À quand la guerre civile américaine ?

La poussée exercée pour destituer le président déchire la nation.

Des observateurs prééminents discutent de la possibilité d’une guerre civile en Amérique. En novembre, le Parti démocrate a ouvert une enquête de mise en accusation contre le président Donald Trump. Au moins 228 démocrates de la Chambre des représentants soutiennent cette enquête, et il n’en faut que 218 pour accuser le président. Certains sondages, si on les croit, indiquent un soutien populaire pour la mise en accusation (bien que d’autres ne l’indiquent pas) ; les pronostics d’un site internet placent les probabilités de mise en accusation du président à 78 pour cent.

L’Article 1, section 2, de la Constitution des États-Unis donne à la Chambre des représentants le pouvoir exclusif d’accuser des officiers du gouvernement fédéral, y compris le président. Un « impeachment » [ou, une mise en accusation] est une accusation formelle d’inconduite. Si le président est accusé, il est jugé par le Sénat. Si les deux tiers des sénateurs votent pour le déclarer coupable de « trahison, de corruption ou autres crimes et délits graves », il est démis de ses fonctions.

Avec les démocrates contrôlant la Chambre des représentants (et susceptibles de l’accuser), et les républicains contrôlant le Sénat (et susceptibles de l’acquitter), le président Trump peut devenir le premier président accusé dans l’histoire des États-Unis à se présenter pour une réélection. Quoi qu’il arrive, l’élection présidentielle américaine de 2020 devrait être la plus controversée depuis la guerre de Sécession.

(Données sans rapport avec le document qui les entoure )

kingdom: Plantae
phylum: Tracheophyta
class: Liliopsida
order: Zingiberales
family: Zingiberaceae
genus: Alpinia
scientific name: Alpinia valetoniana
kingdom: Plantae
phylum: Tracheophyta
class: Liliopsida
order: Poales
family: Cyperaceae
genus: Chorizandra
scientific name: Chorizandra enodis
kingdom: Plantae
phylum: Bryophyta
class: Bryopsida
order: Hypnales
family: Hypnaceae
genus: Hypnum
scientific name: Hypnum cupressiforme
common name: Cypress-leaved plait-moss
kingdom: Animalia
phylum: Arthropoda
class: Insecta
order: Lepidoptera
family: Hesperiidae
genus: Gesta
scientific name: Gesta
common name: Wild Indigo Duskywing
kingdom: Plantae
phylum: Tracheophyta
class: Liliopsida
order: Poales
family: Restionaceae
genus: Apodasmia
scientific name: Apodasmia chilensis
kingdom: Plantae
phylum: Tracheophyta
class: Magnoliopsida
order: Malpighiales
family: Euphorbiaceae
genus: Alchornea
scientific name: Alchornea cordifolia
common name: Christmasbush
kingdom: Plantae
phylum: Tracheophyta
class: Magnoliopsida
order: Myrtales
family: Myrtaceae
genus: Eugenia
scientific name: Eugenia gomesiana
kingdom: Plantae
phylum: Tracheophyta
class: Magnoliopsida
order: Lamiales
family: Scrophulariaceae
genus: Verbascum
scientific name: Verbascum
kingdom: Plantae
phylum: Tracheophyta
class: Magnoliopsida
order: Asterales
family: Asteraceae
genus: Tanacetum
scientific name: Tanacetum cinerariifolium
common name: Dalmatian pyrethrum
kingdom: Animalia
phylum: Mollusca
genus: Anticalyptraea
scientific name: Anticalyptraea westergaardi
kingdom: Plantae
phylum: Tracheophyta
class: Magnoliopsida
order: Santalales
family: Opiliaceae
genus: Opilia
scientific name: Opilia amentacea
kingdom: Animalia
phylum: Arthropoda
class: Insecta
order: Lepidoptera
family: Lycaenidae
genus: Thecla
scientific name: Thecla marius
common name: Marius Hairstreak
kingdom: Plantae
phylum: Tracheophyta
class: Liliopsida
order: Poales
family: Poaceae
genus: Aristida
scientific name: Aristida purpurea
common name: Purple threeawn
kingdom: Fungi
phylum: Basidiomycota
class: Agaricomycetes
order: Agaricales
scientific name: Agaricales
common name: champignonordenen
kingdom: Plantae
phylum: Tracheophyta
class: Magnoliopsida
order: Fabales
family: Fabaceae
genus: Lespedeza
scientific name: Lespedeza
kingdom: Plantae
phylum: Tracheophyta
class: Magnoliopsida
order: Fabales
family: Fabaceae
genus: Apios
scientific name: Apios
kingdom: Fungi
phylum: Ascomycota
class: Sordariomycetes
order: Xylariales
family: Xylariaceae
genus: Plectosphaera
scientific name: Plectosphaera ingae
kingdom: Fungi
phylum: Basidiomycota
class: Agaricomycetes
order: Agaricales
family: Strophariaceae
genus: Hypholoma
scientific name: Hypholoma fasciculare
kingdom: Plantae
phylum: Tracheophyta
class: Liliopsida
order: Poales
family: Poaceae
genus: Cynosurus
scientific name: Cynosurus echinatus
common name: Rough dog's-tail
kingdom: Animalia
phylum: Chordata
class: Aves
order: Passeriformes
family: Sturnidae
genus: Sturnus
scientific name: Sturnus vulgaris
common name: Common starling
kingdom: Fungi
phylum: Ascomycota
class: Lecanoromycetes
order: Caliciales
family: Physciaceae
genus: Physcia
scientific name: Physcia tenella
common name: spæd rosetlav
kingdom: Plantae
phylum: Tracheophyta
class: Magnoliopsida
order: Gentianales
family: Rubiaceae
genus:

Les démocrates accusent les républicains d’obstruction à la justice pour protéger un président corrompu. Les républicains accusent les démocrates de tenter un coup d’État. La procédure de mise en accusation, quelle que soit son issue, exacerbera cette division. Un sondage de l’université de Georgetown a montré que deux tiers des Américains croient que les États-Unis sont « au bord de la guerre civile ».

Réfléchissez-y un instant. La guerre de Sécession coûta la vie à 620,000 Américains―soit plus de morts que dans toutes les autres guerres américaines réunies. L’Amérique pourrait-elle vraiment être au bord d’une autre catastrophe de ce genre ?

La prophétie biblique donne la réponse déconcertante.

La division amère en Amérique mène aujourd’hui à une époque de conflit qui sera 10,000 fois pire que tout ce que la nation a connu auparavant !

La tromperie de l’Ukraine

L’ancien vice-président Joe Biden est l’un des principaux candidats démocrates à la présidence. Lorsque Biden était en poste, son fils fut embauché en tant que membre du conseil d’administration d’une compagnie de gaz ukrainienne. Après son entrée en fonction en tant que président, Trump demanda au président de l’Ukraine d’enquêter sur une possible corruption. Un dénonciateur de l’Agence centrale de renseignements (CIA), qui s’est révélé être Eric Ciaramella, accusa le président Trump d’avoir menacé de retenir de l’aide à l’Ukraine pour nuire aux Bidens et augmenter ses propres chances de réélection.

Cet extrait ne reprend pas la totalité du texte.